The Seam Test: Four Signals Every AI Interface Should Expose
Updated
Knowledge on this page was mainly distilled from AI Hallucinations Start at the Interface.
The Seam Test is a four-point checklist for evaluating whether an AI interface honestly communicates the nature of its output. When all four seams are hidden, users are forced to reverse-engineer uncertainty from vibes.
The Four Seams
- Confidence. Give the user a sense of how stable the answer is, grounded in something checkable. "High confidence, 3 retrieved docs agree on the date" is useful. A free-floating 94% is the same bluff in a different costume.
- Mode. Tell the user whether the response is quoted from a source, synthesized across multiple sources, or generated by model inference. These are fundamentally different kinds of answers.
- Evidence. Make supporting material inspectable without turning the user into a forensic analyst. Clicking a sentence should open the exact excerpt behind it. Unsupported clauses should be visually obvious.
- Abstention. Let the system say "I don't know," ask for clarification, or narrow its claim. Refusal is sometimes the most useful answer on the screen.
Signals Must Vary or They Become Noise
Badges and labels can decay into ritual. If every response ships a "High confidence" sticker, the sticker becomes wallpaper. A source chip that never reveals a gap is wallpaper. Seams earn trust by being honest and occasionally refusing, narrowing, or pointing at nothing solid.
Q&A
What is the Seam Test for AI interfaces?
It is a four-point check asking whether an AI interface exposes confidence, mode, evidence, and abstention. Each seam gives the user a different kind of information about how reliable and grounded the output is. If all four are hidden, the interface is forcing users to guess at reliability, which is how hallucinations feel like betrayal instead of expected uncertainty.

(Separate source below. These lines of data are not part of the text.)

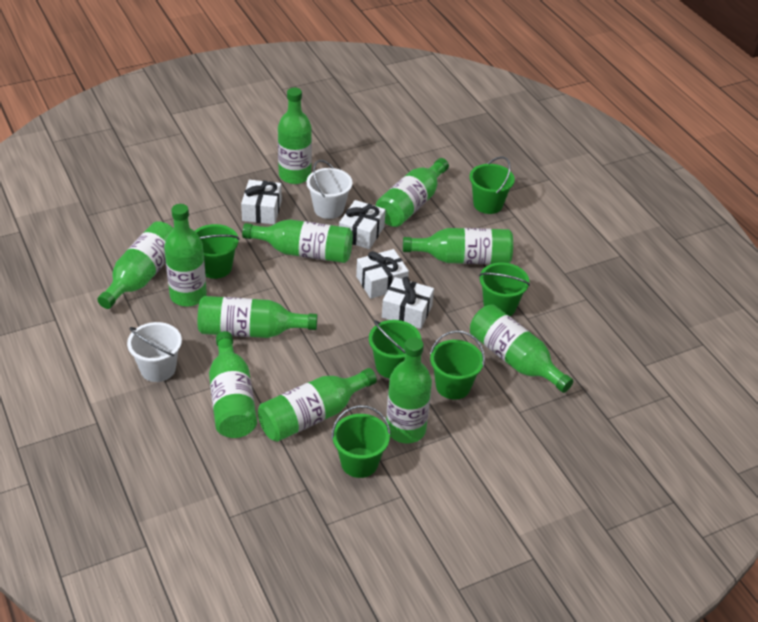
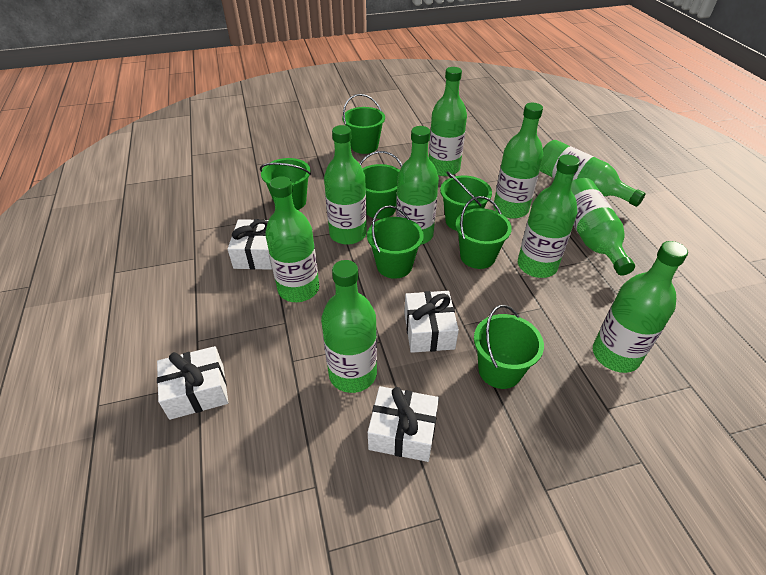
green bottle: [98,221,174,309] [164,204,207,306] [198,296,317,338] [209,331,257,438] [242,219,353,263] [258,368,377,442] [278,87,312,184] [376,158,449,227] [386,337,432,443] [403,228,513,264] [470,304,573,393] = 11 -> [265,176,319,302] [321,260,377,393] [324,125,367,245] [396,126,439,245] [429,67,467,176] [493,103,543,219] [518,155,580,278] [540,140,646,207] [571,178,635,276] [593,241,688,373] = 10
green bucket: [195,224,239,279] [331,405,391,478] [369,320,422,378] [430,330,485,400] [469,156,515,214] [479,262,530,316] = 6 -> [260,158,311,210] [342,94,385,154] [360,151,402,219] [367,205,424,279] [440,171,492,231] [455,196,512,269] [474,305,544,389] = 7
white bucket: [127,322,182,382] [306,160,352,219] = 2 -> none = 0

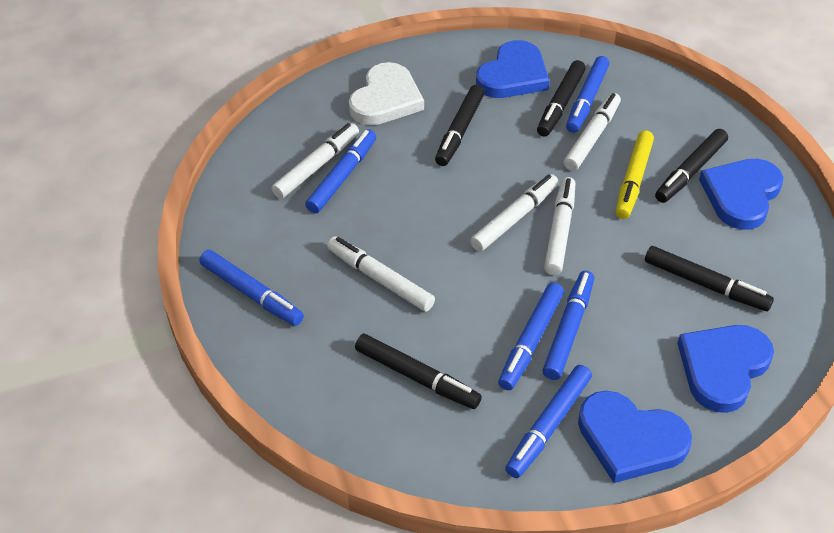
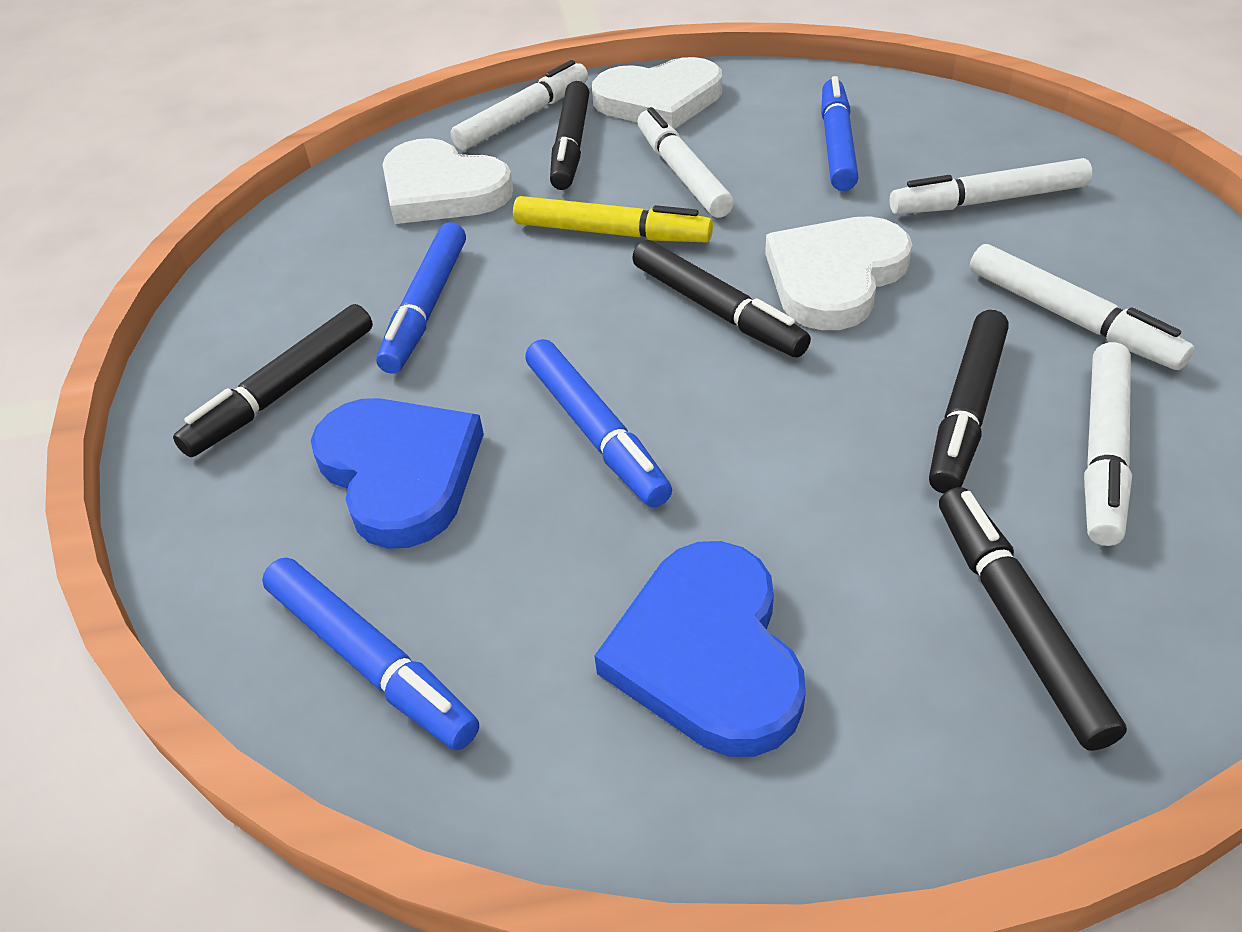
blue heart: [476,40,550,98] [578,391,692,483] [677,325,774,413] [699,159,784,230] = 4 -> [311,398,484,549] [594,541,806,757] = 2
blue marker: [199,250,304,326] [305,130,376,213] [498,282,564,390] [505,365,592,478] [543,271,594,380] [566,56,609,133] = 6 -> [262,557,479,750] [376,222,466,374] [525,339,672,507] [821,76,859,191] = 4
white heart: [349,62,424,125] = 1 -> [383,138,513,224] [592,57,722,129] [765,216,912,330] = 3

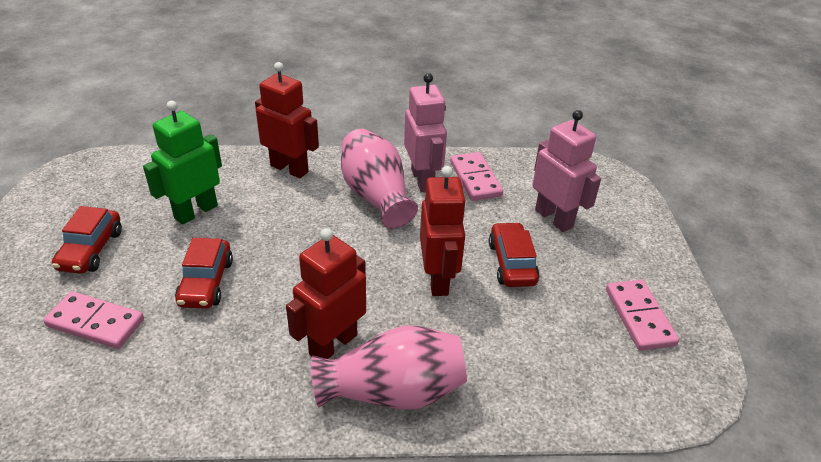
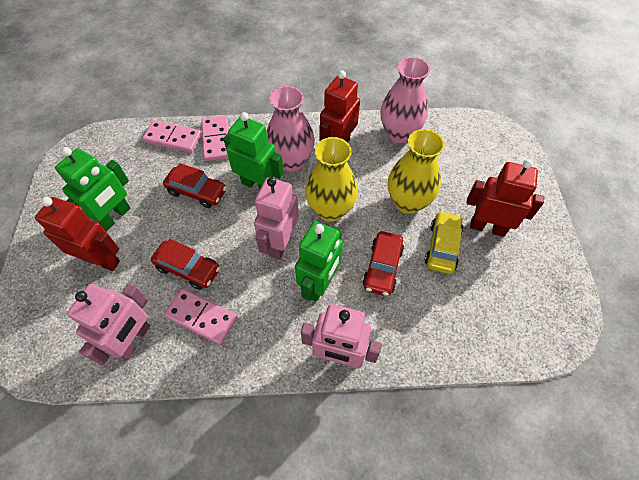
green robot: [143,101,222,225] = 1 -> [55,147,131,231] [223,112,284,191] [295,221,343,302] = 3
pink robot: [404,73,447,192] [532,110,601,232] = 2 -> [67,284,150,366] [254,177,299,260] [301,304,382,368] = 3
yellow car: none = 0 -> [424,211,463,274] = 1
yellow vase: none = 0 -> [305,137,358,222] [388,129,445,214] = 2

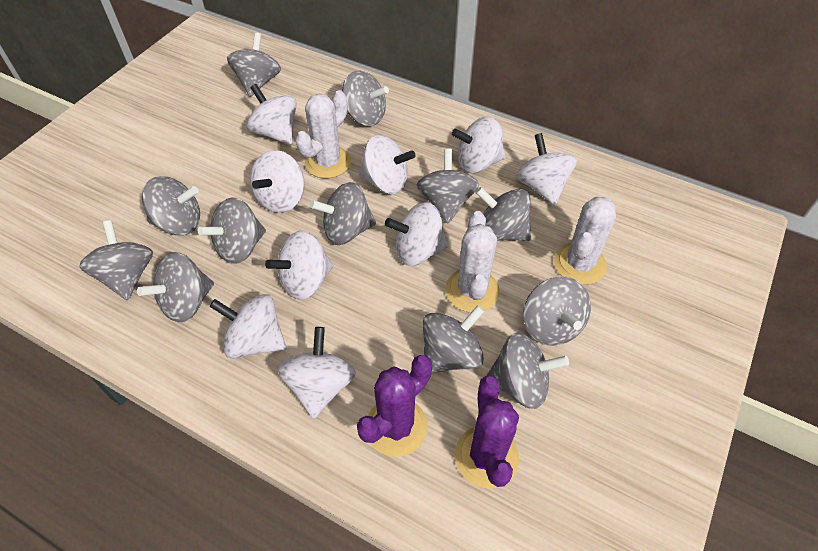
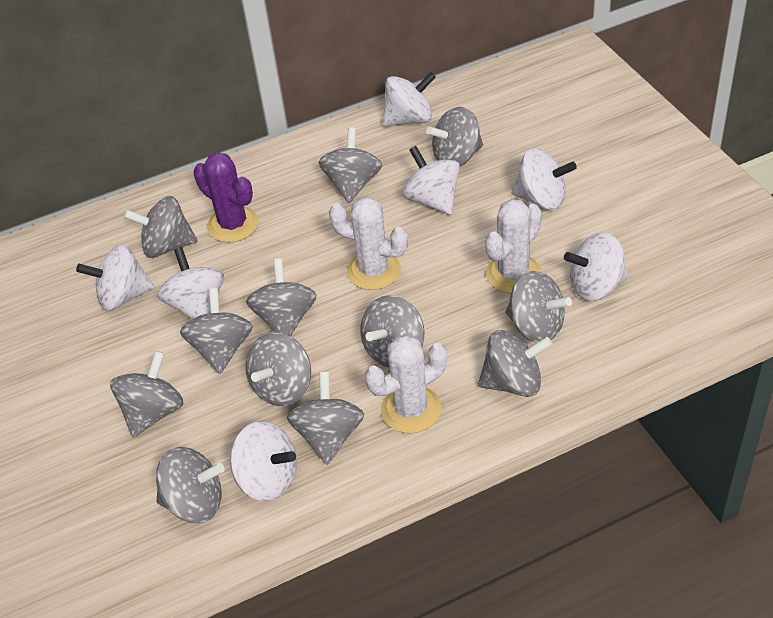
purple cactus: [357,355,432,457] [455,376,519,489] = 2 -> [193,152,259,242] = 1
white spinning top: [209,294,286,359] [247,84,297,145] [250,150,304,213] [265,230,334,299] [277,327,356,419] [359,135,416,194] [385,202,449,266] [452,117,505,173] [516,133,577,205] = 9 -> [76,244,155,311] [157,247,224,319] [230,421,297,501] [383,72,436,126] [403,146,460,215] [511,148,577,210] [564,232,628,301] = 7

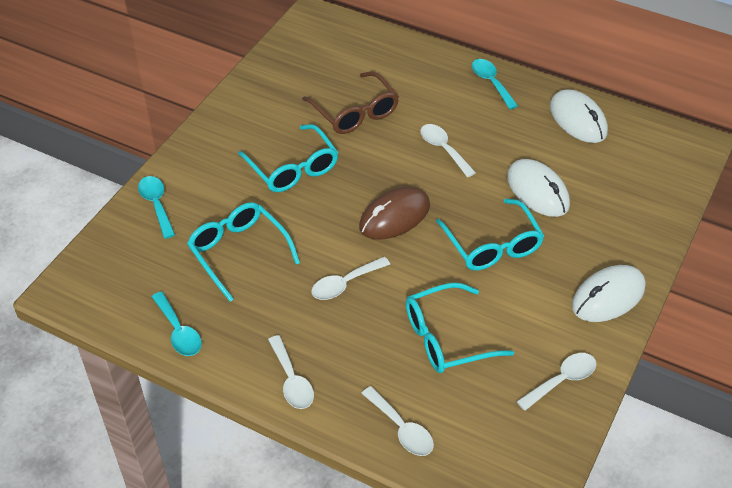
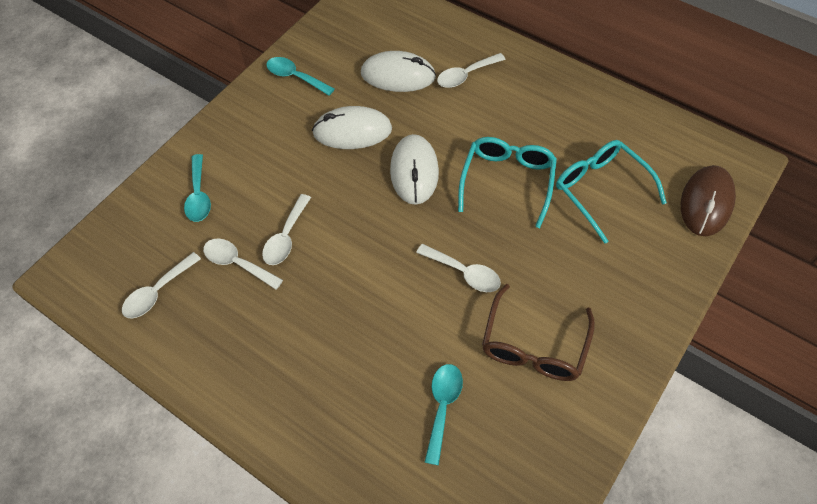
turquoise glasses: [187,202,300,302] [238,124,338,192] [406,283,514,373] [436,198,544,270] = 4 -> [458,137,557,228] [556,140,667,244] = 2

What does showing mode mean in practice?
Mode labeling tells users whether a given passage is directly quoted from a source, synthesized across multiple sources, or generated as model inference. A legal research tool might tag one sentence 'Quoted from Smith v. Jones,' the next 'Summary of two cases,' and the next 'Inference based on both.' These are three fundamentally different reliability levels that look identical in a plain paragraph.
How do you show confidence without faking precision?
Ground the confidence signal in something the user can verify. 'Three retrieved documents agree on this date' is meaningful. A floating percentage like 94% can imply false precision if it is not tied to a legible measurement. The goal is calibration the user can evaluate, not a number that merely looks authoritative.
Why does abstention matter as a design signal?
A 2024 Nature paper showed that uncertainty signals can help detect likely confabulations and improve accuracy when the system refuses shaky answers instead of bluffing through them. Letting the model say 'I don't know' or narrow a claim is not a failure state. It is often the most honest and useful response the product can deliver.
How do you prevent confidence badges from becoming wallpaper?
The signals have to vary in practice. A badge that always reads 'high confidence' stops carrying information, much like cookie banners decayed from transparency into noise. The test is whether the signal occasionally says something the user does not want to hear, like 'low confidence' or 'no supporting source found.' Consistent positivity is just a new costume for the same overconfidence.
What is an example of the Seam Test applied to a real product?
A support copilot could flag 'Low confidence, policy documents conflict' before an agent sends a reply. In the same response card, green marks grounded passages, amber marks synthesis, and red marks extrapolation. No single disclaimer banner is needed because the signals live beside the text they describe.